CVE-2022-23457: 
Java vulnerability analysis and mitigation

CVE-2022-23457 affects ESAPI (The OWASP Enterprise Security API), a free, open source, web application security control library. The vulnerability was discovered in versions prior to 2.3.0.0, where the default implementation of Validator.getValidDirectoryPath(String, String, File, boolean) could incorrectly treat the tested input string as a child of the specified parent directory. The vulnerability was discovered by GitHub Security Lab researcher Jaroslav Lobačevski and was disclosed on January 31, 2022, with a fix released on April 17, 2022 (GitHub Advisory).

The vulnerability stems from an implementation flaw in the getValidDirectoryPath method where if the result of parent.getCanonicalPath() is not slash terminated, it allows for partial path traversal. For example, '/usr/outnot'.startsWith('/usr/out') would pass the validation check even though 'outnot' is not under the 'out' directory. The vulnerability has been assigned a CVSS score of 7.5 (HIGH) with the vector CVSS:3.1/AV:N/AC:H/PR:L/UI:N/S:U/C:H/I:H/A:H (NetApp Advisory).

Successful exploitation of this vulnerability could allow an attacker to break out of the expected directory structure.
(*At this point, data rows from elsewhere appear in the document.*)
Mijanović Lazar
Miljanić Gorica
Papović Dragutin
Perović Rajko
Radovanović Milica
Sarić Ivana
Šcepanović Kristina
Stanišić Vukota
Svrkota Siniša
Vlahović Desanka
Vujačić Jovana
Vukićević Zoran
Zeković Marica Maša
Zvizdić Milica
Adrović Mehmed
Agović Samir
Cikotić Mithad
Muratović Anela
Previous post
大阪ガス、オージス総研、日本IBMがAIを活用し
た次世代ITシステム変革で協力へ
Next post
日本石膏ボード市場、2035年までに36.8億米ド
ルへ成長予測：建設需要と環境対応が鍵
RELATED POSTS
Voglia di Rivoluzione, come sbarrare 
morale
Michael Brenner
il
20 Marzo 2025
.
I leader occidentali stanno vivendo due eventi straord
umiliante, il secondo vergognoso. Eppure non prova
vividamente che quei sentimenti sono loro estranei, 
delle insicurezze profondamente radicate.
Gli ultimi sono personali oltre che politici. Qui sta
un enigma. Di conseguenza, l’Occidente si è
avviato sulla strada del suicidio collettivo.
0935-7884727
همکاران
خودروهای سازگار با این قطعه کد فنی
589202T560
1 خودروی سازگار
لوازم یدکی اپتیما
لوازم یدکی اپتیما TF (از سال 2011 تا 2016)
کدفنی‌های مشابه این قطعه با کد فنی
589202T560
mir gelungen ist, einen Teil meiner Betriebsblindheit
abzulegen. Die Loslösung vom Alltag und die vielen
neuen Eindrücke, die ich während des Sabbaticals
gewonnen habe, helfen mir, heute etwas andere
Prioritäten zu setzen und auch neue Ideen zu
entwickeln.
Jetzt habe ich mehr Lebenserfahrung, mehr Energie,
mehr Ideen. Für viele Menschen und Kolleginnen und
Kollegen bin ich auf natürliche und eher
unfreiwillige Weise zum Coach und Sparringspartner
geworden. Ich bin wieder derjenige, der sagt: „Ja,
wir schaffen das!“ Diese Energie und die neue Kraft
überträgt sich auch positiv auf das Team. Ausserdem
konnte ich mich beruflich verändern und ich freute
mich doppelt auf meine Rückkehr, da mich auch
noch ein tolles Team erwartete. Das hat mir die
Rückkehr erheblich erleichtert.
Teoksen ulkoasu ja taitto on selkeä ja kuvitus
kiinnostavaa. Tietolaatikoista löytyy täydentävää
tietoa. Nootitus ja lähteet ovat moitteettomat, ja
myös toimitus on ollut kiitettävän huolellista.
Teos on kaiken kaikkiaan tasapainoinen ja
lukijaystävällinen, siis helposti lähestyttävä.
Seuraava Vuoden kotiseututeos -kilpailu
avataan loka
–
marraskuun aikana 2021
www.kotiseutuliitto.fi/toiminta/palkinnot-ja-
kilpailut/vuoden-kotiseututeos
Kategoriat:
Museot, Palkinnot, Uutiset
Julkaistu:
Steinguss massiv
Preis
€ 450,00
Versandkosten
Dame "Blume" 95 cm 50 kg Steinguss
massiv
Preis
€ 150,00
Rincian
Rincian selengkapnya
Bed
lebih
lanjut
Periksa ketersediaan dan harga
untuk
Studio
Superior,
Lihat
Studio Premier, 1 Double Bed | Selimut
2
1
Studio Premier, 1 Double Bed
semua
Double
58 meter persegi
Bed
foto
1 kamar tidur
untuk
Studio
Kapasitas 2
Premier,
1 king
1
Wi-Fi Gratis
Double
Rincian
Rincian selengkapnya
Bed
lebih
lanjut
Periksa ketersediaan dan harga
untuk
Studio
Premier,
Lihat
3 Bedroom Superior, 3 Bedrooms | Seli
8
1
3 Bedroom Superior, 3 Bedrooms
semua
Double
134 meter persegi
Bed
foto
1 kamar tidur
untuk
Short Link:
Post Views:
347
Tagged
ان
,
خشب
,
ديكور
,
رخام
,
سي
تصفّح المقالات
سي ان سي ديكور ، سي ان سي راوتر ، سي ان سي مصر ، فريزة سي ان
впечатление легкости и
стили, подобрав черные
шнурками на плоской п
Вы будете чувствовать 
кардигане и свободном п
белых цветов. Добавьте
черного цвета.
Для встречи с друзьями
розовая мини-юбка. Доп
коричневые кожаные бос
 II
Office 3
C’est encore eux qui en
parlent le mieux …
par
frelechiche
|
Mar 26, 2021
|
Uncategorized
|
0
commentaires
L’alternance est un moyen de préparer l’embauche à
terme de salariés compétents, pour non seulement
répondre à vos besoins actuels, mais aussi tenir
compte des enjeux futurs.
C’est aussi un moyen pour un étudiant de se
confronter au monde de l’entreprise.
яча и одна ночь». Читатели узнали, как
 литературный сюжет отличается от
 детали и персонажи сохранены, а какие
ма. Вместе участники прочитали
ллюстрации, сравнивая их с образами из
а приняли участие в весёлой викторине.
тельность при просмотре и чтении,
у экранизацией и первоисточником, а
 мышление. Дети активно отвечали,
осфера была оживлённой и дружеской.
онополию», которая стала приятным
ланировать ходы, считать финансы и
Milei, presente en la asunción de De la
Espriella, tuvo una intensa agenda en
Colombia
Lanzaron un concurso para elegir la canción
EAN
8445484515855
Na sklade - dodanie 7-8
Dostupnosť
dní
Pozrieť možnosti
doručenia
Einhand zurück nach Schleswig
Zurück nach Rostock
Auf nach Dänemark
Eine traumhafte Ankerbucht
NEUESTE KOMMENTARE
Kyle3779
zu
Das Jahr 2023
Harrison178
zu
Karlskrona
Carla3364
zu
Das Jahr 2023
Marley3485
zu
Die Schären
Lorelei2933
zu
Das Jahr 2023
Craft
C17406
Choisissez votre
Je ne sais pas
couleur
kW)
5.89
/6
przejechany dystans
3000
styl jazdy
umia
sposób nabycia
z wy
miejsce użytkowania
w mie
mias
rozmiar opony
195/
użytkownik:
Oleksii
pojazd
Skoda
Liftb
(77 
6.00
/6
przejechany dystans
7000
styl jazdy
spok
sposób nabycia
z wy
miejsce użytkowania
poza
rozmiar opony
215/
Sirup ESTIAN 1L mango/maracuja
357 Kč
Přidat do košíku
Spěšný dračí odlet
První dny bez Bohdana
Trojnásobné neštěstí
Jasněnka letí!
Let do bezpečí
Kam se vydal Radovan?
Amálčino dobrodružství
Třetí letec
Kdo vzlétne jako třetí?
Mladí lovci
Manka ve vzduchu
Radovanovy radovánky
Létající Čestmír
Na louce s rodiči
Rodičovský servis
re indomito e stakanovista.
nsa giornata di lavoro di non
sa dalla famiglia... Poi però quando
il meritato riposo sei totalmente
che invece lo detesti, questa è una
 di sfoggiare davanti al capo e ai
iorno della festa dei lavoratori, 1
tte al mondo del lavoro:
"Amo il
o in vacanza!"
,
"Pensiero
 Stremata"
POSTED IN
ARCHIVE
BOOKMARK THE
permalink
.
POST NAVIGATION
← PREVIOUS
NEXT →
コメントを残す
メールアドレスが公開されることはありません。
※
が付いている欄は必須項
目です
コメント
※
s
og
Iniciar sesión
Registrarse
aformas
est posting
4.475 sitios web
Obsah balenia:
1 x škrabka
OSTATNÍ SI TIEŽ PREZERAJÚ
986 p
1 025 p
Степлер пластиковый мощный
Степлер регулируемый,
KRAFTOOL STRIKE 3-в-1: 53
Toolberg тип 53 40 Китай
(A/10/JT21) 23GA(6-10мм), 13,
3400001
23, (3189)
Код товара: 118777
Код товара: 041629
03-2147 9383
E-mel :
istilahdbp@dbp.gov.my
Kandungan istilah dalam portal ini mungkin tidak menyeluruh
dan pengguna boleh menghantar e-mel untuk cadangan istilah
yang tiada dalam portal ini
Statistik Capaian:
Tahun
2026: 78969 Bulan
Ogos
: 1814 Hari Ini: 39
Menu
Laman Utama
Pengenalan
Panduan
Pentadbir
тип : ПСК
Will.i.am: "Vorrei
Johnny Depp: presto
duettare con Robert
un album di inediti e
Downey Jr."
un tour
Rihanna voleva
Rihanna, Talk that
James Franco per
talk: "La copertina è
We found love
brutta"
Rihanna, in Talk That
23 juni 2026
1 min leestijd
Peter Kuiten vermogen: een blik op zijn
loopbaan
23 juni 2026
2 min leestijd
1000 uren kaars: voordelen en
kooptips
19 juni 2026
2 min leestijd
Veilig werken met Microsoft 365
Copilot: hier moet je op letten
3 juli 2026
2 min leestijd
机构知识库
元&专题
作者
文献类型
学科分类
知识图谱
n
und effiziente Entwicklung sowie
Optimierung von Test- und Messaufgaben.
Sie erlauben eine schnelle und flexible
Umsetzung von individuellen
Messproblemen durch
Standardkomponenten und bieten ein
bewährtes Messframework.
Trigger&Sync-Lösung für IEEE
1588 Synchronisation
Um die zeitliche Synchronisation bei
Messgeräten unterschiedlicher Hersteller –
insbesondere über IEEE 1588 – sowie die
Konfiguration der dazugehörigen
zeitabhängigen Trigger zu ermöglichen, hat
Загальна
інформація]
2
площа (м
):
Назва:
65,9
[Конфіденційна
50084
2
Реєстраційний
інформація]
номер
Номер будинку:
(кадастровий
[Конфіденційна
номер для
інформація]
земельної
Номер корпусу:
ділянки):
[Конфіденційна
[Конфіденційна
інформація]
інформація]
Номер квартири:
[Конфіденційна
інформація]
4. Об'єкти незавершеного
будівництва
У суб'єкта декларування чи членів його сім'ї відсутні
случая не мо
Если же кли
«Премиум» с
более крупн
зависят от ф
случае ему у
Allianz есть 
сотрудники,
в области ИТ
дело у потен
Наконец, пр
This potentially could allow control-flow bypass checks to be defeated if an attacker can specify the entire string representing the 'input' path, leading to unauthorized access to files outside the intended directory (GitHub Advisory).

The vulnerability has been patched in ESAPI version 2.3.0.0. While it is theoretically possible to write a custom implementation of the Validator interface by sub-classing the affected DefaultValidator class and overriding the affected getValidDirectoryPath() method, this approach is not recommended by the maintainers. The best mitigation is to upgrade to ESAPI version 2.3.0.0 or later (GitHub Advisory).